The 80s was an interesting time for children's toys and action figures in particular. Earlier in the century laws were introduced in America banning the selling of toys which were linked to television series. It was thought that children were susceptible to the marketing power such joint ventures wielded. In the 80s these regulations were quashed and this prompted a slew of new toy lines (He Man was one of the first). In order to compete in such a busy environment it became necessary for products to have a gimmick which made them stand out. These ranged from transparent pieces to action features (like button-activated arms or LEDs) or even two-toys-in-one transforming abilities.
In the case of Hasbro’s Visionaries, their gimmick was holograms. Holograms on toys were not new, but the exact combination of post-apocalyptic action-men-super-heroes with holograms was. The figures sported holograms on their chest-plates and banner poles which depicted the animals they were aligned to. However, the line did not sell well and was canceled within a year. A planned second wave of figures was not released. I recall the Visionaries competing with Tonka’s hologram-sporting Supernaturals (which I will blog about soon) which may well have something to do with their demise.

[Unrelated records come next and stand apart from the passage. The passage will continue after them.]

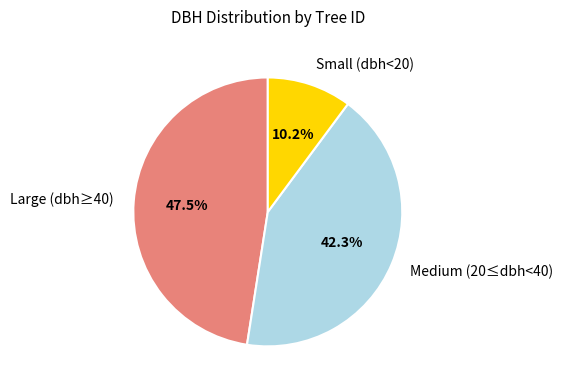

To the nearest percent, what is the average slice percentage?

33%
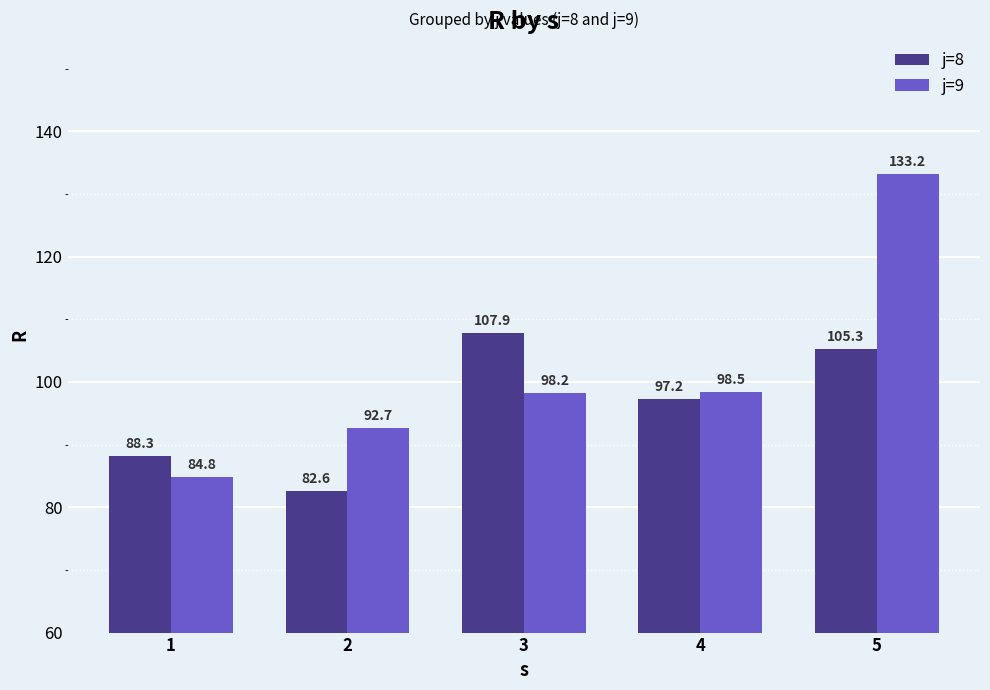

List the series in order of their peak value, lowest first.

j=8, j=9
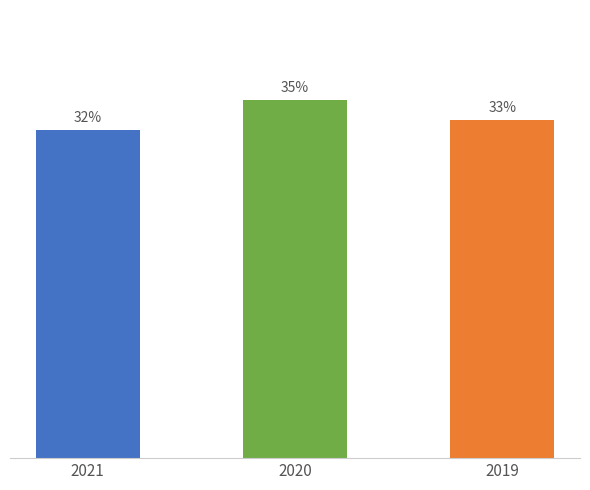

Rank the categories by value from lowest to highest.

2021, 2019, 2020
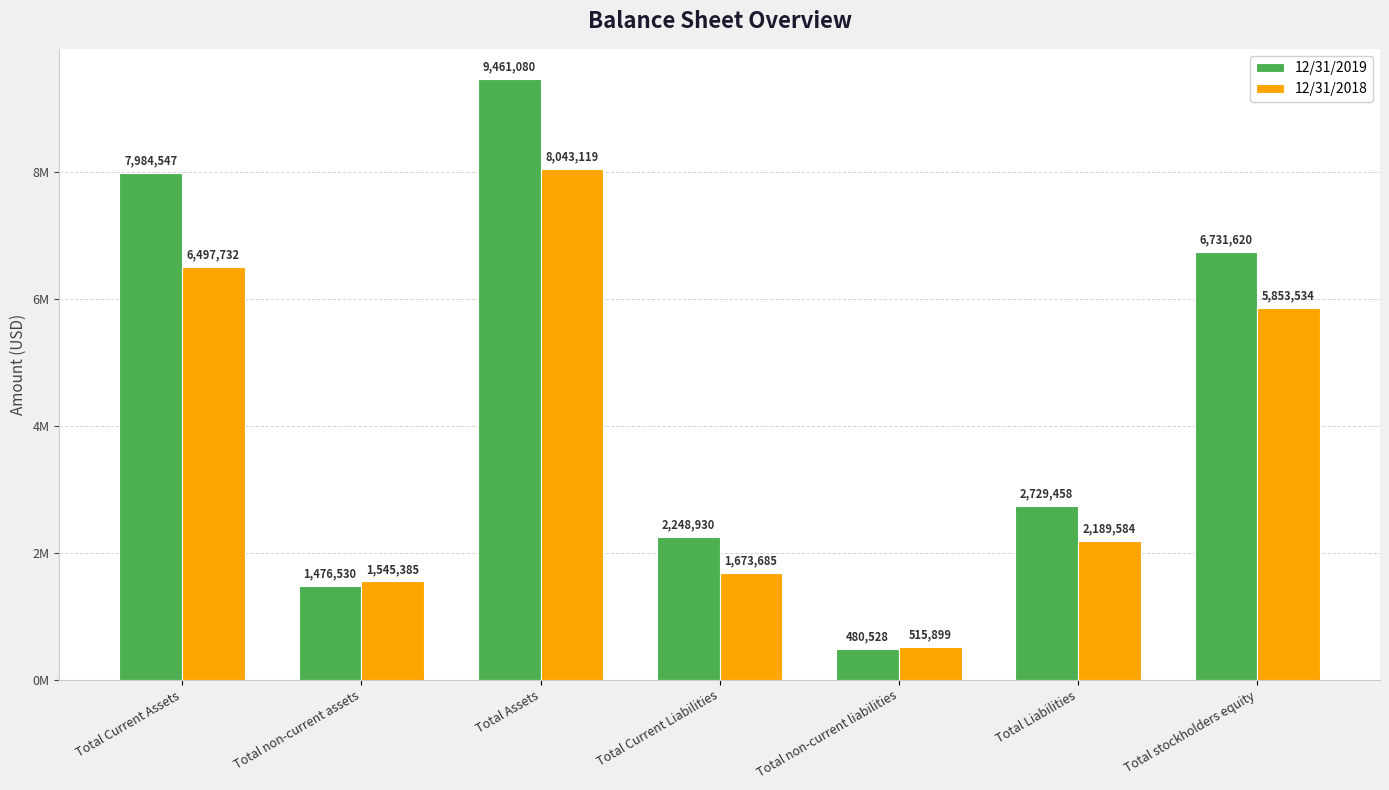

At how many categories does at least one series exceed 6830950?

2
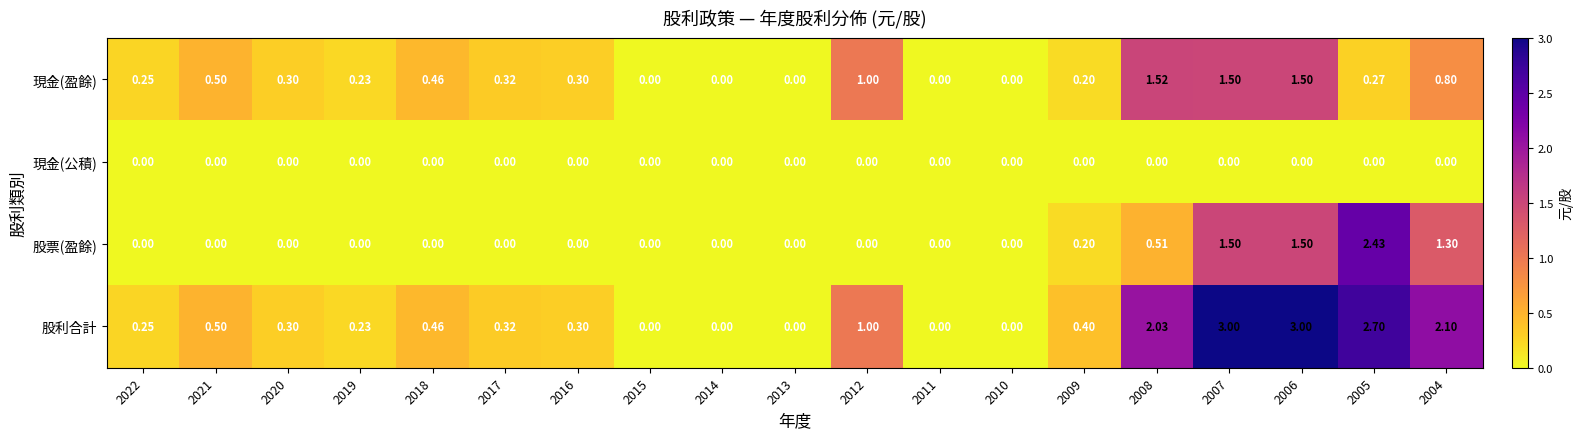

Count the number of categories in the chart.

19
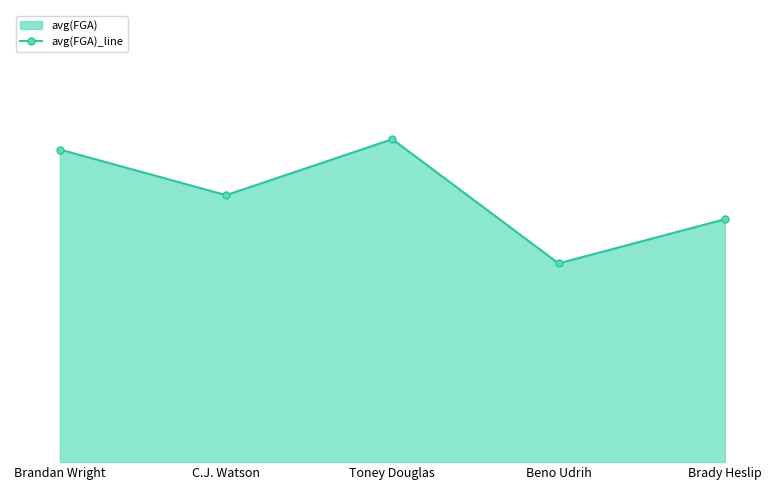

What is the change in value from Brandan Wright to C.J. Watson?

-0.7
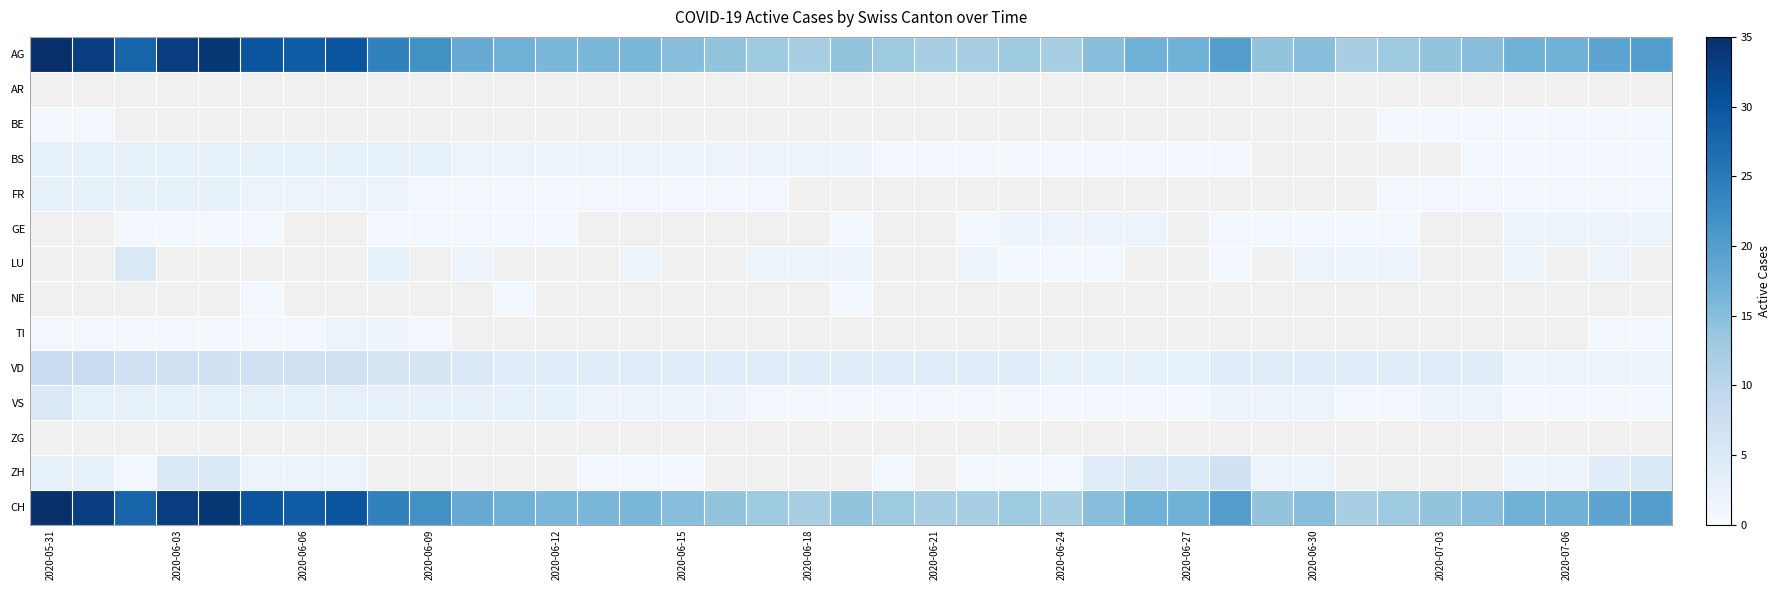

At which category does the chart reach its minimum across all series?

2020-05-31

I liked the Visionaries for two reasons – the background was pretty cool and the branding was slick. The characters were knights who inhabited a degenerated feudal dark-age world which was the result of a catastrophe. They carried techno-medieval weapons and had awesome armour and helmets. The branding and promotion for the toys was very professional and the logo is certainly awesome. I still have my Witterquick and Darkstorm figures and they hold a special place in my geek collection.